With all the talk about “fake news”, I was wondering how to approach this in regard to what a Christian response should be. Granted, we’re all more than aware that what the world has to offer isn’t the truth we find in Christ. Anyone who has studied church history, even briefly, knows that false doctrine and false of “fake” preachers have always been around.
Currently, there’s a lot of discussion regarding the book The Shack by William Paul Young, as well as the movie based on the book. I’ve read several excerpts from the book and have no plans to see the film. Without giving away any of the plot line, let’s just say that what’s being promoted as “Christian themed” is actually quite deceptive. There’s enough Christian theology to make the story palatable to non-believers but it’s all interspersed with Eastern religions and New Age philosophical viewpoints.
There’s just enough Christianity there to pull in marginal believers.
I’ve encountered a lot of this type of thing throughout the years; not just from popular movies and books but also from various churches in several different denominations. For lack of a better reference point, I’ve started to call this a Question of Balance.
A church can get out of balance when a particular doctrinal belief is emphasized over everything else. This imbalance is usually so subtle you’ll not notice it at first. Or if you do, you’ll be lead to believe that you’re being judgmental, so just shut up.
By way of a disclaimer of sorts, let me state that, of course, I know the “perfect church” doesn’t exist. If it did, I wouldn’t even be allowed in the parking lot, let alone into the worship service.
Throughout the years, I’ve seen the kind of damage this imbalance, or lack of proportion can cause in both independent churches and mainstream denominational congregations.
In the 1970s, I attended what amounted to an independent mega-church in Indiana. Huge congregation, large buildings and at one time, a world-wide out reach. Now, a lot of good did come out of this ministry. Hundreds, maybe even thousands of people are in ministry because of this church. There’s also no way of knowing how many folks became Christians through this work.
The imbalance here centered around money. There was always a question about church finances. And unfortunately, there were some personal indiscretions by a member of the pastoral staff. Apparently that was an imbalance with ego and desire.
When I lived in Tennessee, I attended a small Southern Baptist church. They were as straight forward Baptist as could be. The pastor, though, believed in teaching what the Spirit lead him to teach. He got in trouble, and subsequently fired, for preaching about gifts of the Spirit as found in 1 Cor. 12:8-12.

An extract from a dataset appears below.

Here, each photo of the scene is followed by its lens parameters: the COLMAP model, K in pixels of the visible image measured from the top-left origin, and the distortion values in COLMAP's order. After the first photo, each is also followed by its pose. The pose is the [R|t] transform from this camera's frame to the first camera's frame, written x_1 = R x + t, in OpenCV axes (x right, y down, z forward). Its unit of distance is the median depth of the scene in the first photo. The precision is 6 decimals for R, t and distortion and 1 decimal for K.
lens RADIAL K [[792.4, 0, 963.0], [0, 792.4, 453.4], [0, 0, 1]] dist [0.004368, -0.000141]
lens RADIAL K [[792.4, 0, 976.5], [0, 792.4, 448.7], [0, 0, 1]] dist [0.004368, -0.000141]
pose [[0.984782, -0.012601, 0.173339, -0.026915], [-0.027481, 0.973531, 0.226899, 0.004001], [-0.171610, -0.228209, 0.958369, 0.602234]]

Speaking of gifts of the Spirit, the other side of that coin is found in Pentecostal churches. Now keep in mind that not every church that fits into the “Pentecostal” label is the same. However, I have been to more than one where gifts of the Spirit are the main, and often only, doctrinal focus. Particularly the gift of speaking in tongues is sometimes viewed as the only indication that a person is really a Christian.

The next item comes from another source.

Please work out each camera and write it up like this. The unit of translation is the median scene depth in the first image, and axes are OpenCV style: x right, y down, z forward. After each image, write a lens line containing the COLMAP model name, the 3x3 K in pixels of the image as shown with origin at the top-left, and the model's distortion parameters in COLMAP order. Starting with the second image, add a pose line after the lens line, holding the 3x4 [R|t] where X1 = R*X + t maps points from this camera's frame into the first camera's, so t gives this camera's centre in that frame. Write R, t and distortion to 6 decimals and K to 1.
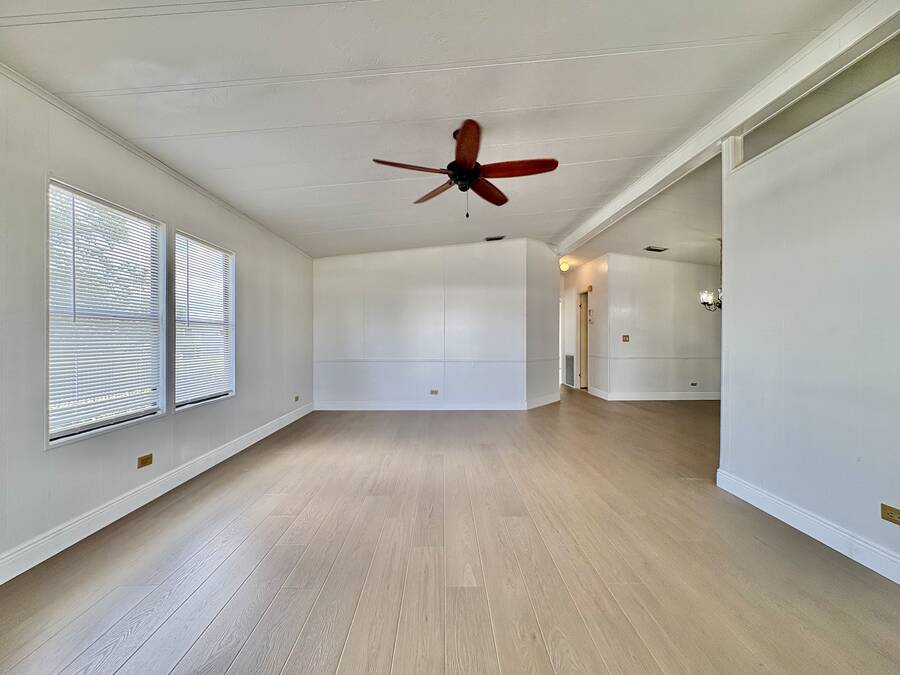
lens RADIAL K [[362.6, 0, 450.0], [0, 362.6, 337.5], [0, 0, 1]] dist [0.000969, -0.000072]
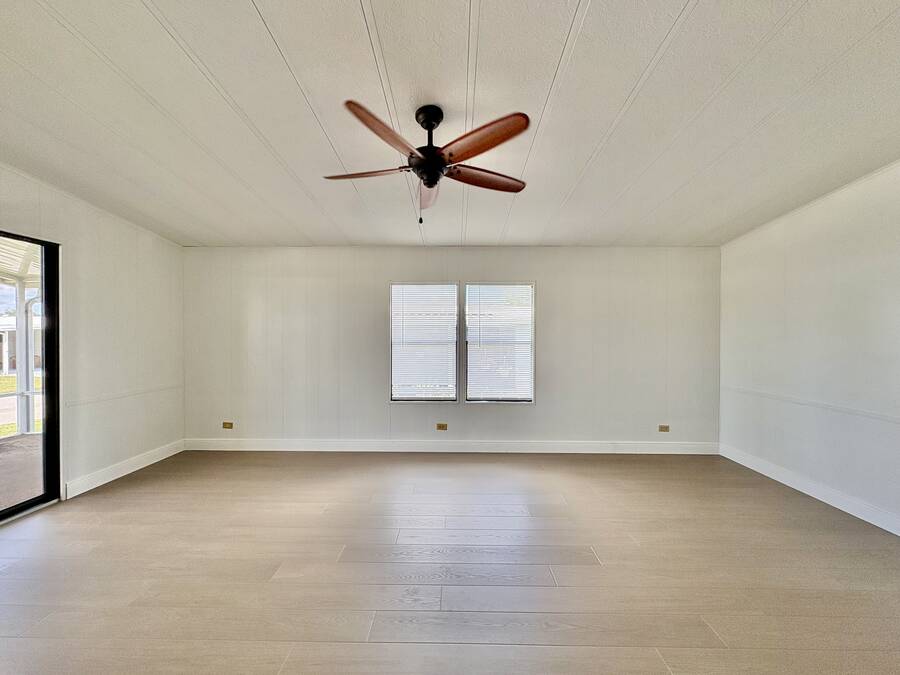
lens RADIAL K [[362.6, 0, 450.0], [0, 362.6, 337.5], [0, 0, 1]] dist [0.000969, -0.000072]
pose [[-0.042839, 0.006243, -0.999063, 0.807338], [-0.000631, 0.999980, 0.006275, -0.082110], [0.999082, 0.000899, -0.042834, 1.085695]]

It’s always fascinated me that the best example of balance found in the Bible is often completely ignored. The nine gifts of the Spirit (1 Cor. 12:8-12) are perfectly balanced by the nine fruits of the Spirit found in Galatians 5:22-23. Gee…coincidence? Don’t think so.
My dad used to watch a well-known TV preacher who was somewhat flamboyant but (usually) scripturally sound. That is until the subject of music came up. I once heard this guy say, “Christians shouldn’t be singing THE rock and roll, they should only sing THE Amazing Grace.” That’s an actual quote. He’d put the word “the” in front of things it didn’t belong with a lot.
This really made me wonder what Christians were supposed to sing before “Amazing Grace” was written? That song was written by John Newton and William Cowper in 1773 and published in 1779. So I guess Christians didn’t start singing until 1779. Wow…somebody didn’t do their homework.
Going back to the fact that there will never be a “perfect” church, I have had to take a good look at the Methodist church my wife and I attend. The church is very liberal and given the current discussion about immigrants-legal and otherwise-I’ve heard several sermons that have made me want to get up and leave. But this church, along with all the others I’ve mentioned, all have a group of people in attendance who know how to find that true point of balance in their faith, while identifying points of imbalance. They know how to pick their battles…and that’s why many of us stay in churches where imbalance is prevalent. If a difference can be made, it’s going to be up to us to accomplish it.
Remember this exhortation found in James 3:1: “My brethren, be not many teachers, knowing that we shall receive a greater judgment.”
Our point of balance comes from the teaching of Biblical truth, not from popular culture. Even when that “culture” attempts a Christian theme. We’re being bombarded with “fake news”; it’s time to start calling out the “fake news” in our churches. I really believe that Christians are going to be part of what makes America great again. We have a window of opportunity here. Let’s not miss it.